Soal Singkat A ->
Tuliskan kembali baris-baris daftar di bawah persis sama, mulai dari baris yang memuat "gray rectangle at" sampai dengan baris yang memuat "red square at".

Kutipan ->
* * * * * * *

HAMPIR saban pagi, jalanan di Bandung bak seorang gadis cantik yang bangun kesiangan -- riuh, semrawut, dan sering kali tergesa. Banyak jalan di Kota Bandung kiwari dijejali motor dan mobil yang berebut ruang. Aroma knalpot menggantikan harum embun pagi. Suka atau tidak, inilah paras Bandung yang terpaksa dipilih warganya saat ini. setiap hari.
Kemacetan di Bandung kini bukan lagi cerita luar biasa. Ia sudah seperti tempe dan tahu alias menu sehari-hari. Lantas, sampai kapan kita akan menganggap ini sebagai hal yang wajar?
Padahal, Bandung adalah kota yang secara geografis dan kultural sangat cocok menjadi kota sepeda, bukan sebagai kota sepeda motor dan mobil. Iklimnya yang relatif sejuk adalah anugerah yang jarang dimiliki kota besar lainnya di negeri ini.

* * * * * * *

Data yang Diberikan ->
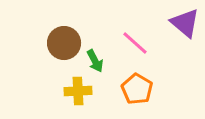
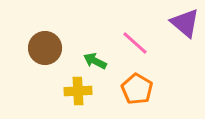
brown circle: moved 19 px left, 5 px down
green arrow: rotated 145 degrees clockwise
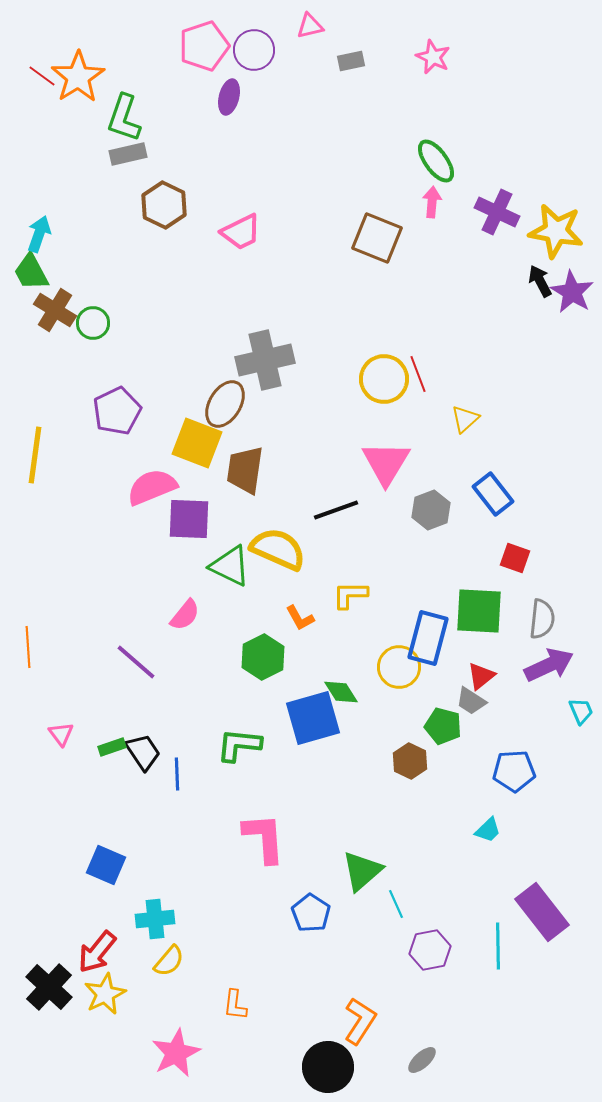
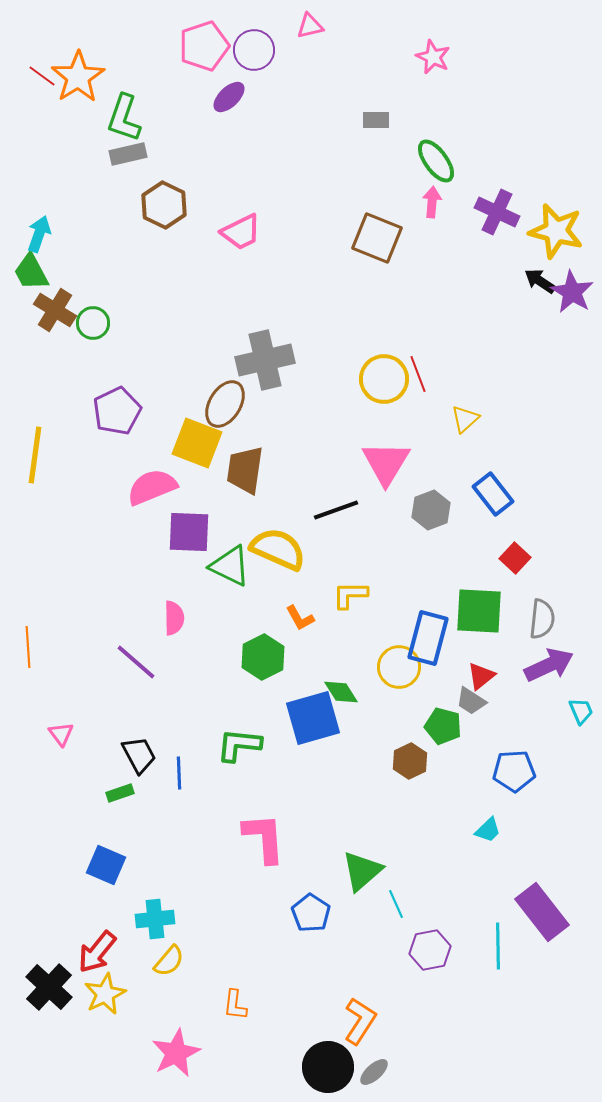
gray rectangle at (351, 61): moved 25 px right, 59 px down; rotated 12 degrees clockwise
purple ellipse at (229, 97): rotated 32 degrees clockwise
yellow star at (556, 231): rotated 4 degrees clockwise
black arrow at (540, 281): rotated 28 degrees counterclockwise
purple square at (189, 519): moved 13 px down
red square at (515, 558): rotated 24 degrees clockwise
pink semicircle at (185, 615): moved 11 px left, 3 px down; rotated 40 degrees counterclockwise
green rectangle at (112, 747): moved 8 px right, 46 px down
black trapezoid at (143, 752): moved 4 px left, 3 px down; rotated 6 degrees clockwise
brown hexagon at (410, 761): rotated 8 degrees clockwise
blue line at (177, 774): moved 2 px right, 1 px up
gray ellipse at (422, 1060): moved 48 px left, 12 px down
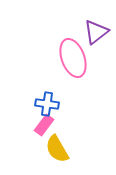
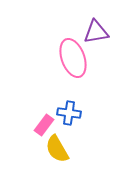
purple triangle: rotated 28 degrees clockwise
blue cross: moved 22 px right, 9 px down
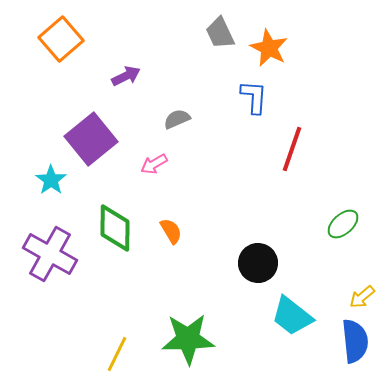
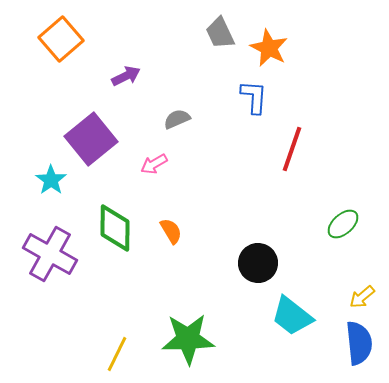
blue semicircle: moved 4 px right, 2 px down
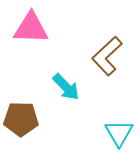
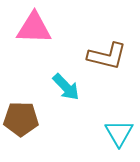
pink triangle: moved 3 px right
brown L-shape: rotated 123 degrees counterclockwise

* * * * * * *

Soal Singkat B ->
Menurut kutipan tentang Bandung, anugerah apa yang jarang dimiliki kota besar lainnya di negeri ini?

Jawaban Lengkap A ->
gray rectangle at (351, 61): moved 25 px right, 59 px down; rotated 12 degrees clockwise
purple ellipse at (229, 97): rotated 32 degrees clockwise
yellow star at (556, 231): rotated 4 degrees clockwise
black arrow at (540, 281): rotated 28 degrees counterclockwise
purple square at (189, 519): moved 13 px down
red square at (515, 558): rotated 24 degrees clockwise

Jawaban Lengkap B ->
Iklim Bandung yang relatif sejuk.